> Instructions:
[1] Please explain, in one to three sentences and according to the reflection on queuing and stillness, why we cannot really run away from stillness.
[2] Reproduce the part of the reflection on queuing and stillness that opens with the words containing "So could it" and closes with "is quite slim?".

> Excerpted passage:
################

What is it about these small moments? What is it about queuing, for example, that we don’t like? Why do we want it to take as short time as possible? Could it be that we are given a moment to just be? Because you cannot really do much when you stand in line can you? You could pick up some candy that is conveniently placed there that you hadn’t intended to buy, or maybe promised yourself… You can read the headlines of the magazines, but apart from that there isn’t much to do. Unless you find a friendly person to chat with, but that is quite rare. Not that it’s short of amazing people but usually we tend to not chat too much, not in Sweden anyways. Well, I do, but that’s another story.

So could it be that we are left with nothing to do and that freaks us out?

For example, have you ever felt the need to look at your phone even though you checked it 30 seconds ago? And the chance that someone has messaged meantime is quite slim?

What are we avoiding here? Is it to just be with ourselves?

I feel this is something we could explore a bit. Why do we feel that need to go on the internet, check our phone, get stressed at the checkout or from opening a door that needs one slim second more to open itself up?

What if we were to stop for a wee moment and just feel what is going on? We then might get a chance to feel something different, which could actually be the opportunity for stillness. Something that seems to be something we run a million miles away from, even though we cannot really run away since it’s part of us – it’s within us – and it cannot and will not ever leave. But we can run from it by being busy all of the time or by eating things that make us racy.

I know when I give myself the space to just stop for a moment it’s absolutely beautiful, and the way I see, feel and experience life can change in a few seconds.

################

> Extracted information:

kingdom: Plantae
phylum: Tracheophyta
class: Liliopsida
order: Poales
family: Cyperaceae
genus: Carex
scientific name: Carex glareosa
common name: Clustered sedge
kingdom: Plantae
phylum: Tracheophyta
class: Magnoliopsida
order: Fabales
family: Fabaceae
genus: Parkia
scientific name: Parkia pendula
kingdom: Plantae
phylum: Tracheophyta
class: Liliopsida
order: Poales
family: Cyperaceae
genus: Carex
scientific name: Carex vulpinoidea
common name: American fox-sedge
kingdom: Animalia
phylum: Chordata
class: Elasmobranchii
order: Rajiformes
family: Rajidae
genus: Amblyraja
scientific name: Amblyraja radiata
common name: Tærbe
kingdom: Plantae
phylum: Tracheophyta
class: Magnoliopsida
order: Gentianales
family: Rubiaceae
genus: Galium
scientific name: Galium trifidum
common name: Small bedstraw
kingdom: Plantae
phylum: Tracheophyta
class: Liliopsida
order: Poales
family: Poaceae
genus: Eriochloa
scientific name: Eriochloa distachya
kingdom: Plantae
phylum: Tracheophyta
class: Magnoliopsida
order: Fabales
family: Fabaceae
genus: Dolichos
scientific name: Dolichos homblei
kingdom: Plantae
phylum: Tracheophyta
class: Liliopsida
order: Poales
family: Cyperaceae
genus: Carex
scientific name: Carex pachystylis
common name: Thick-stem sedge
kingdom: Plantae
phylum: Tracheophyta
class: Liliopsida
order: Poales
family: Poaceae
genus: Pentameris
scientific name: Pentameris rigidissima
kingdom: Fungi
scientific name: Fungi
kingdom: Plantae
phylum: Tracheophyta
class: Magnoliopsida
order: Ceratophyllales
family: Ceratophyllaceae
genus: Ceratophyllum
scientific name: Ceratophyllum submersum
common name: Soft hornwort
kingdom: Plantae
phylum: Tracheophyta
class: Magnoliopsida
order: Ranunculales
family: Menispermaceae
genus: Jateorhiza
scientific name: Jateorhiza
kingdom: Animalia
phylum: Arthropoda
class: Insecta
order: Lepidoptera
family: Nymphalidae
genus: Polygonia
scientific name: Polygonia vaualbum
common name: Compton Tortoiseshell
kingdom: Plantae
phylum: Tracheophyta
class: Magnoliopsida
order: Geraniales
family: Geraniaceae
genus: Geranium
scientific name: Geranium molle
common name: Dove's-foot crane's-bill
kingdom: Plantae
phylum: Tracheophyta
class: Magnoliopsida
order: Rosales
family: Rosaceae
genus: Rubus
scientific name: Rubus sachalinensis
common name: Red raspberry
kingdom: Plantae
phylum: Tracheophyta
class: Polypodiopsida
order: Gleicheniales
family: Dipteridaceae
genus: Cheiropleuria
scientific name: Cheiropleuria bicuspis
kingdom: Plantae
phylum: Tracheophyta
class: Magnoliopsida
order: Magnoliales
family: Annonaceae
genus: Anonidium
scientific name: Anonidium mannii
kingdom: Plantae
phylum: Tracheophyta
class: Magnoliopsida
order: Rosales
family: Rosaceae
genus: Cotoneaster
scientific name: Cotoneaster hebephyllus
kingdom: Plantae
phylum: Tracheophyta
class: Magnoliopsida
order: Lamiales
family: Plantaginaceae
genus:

################

> Answers for the tasks:
[1] We cannot really run away from stillness because it is part of us and within us, and it cannot and will not ever leave. We can only run from it by being busy all the time or by eating things that make us racy.

[2]
So could it be that we are left with nothing to do and that freaks us out?

For example, have you ever felt the need to look at your phone even though you checked it 30 seconds ago? And the chance that someone has messaged meantime is quite slim?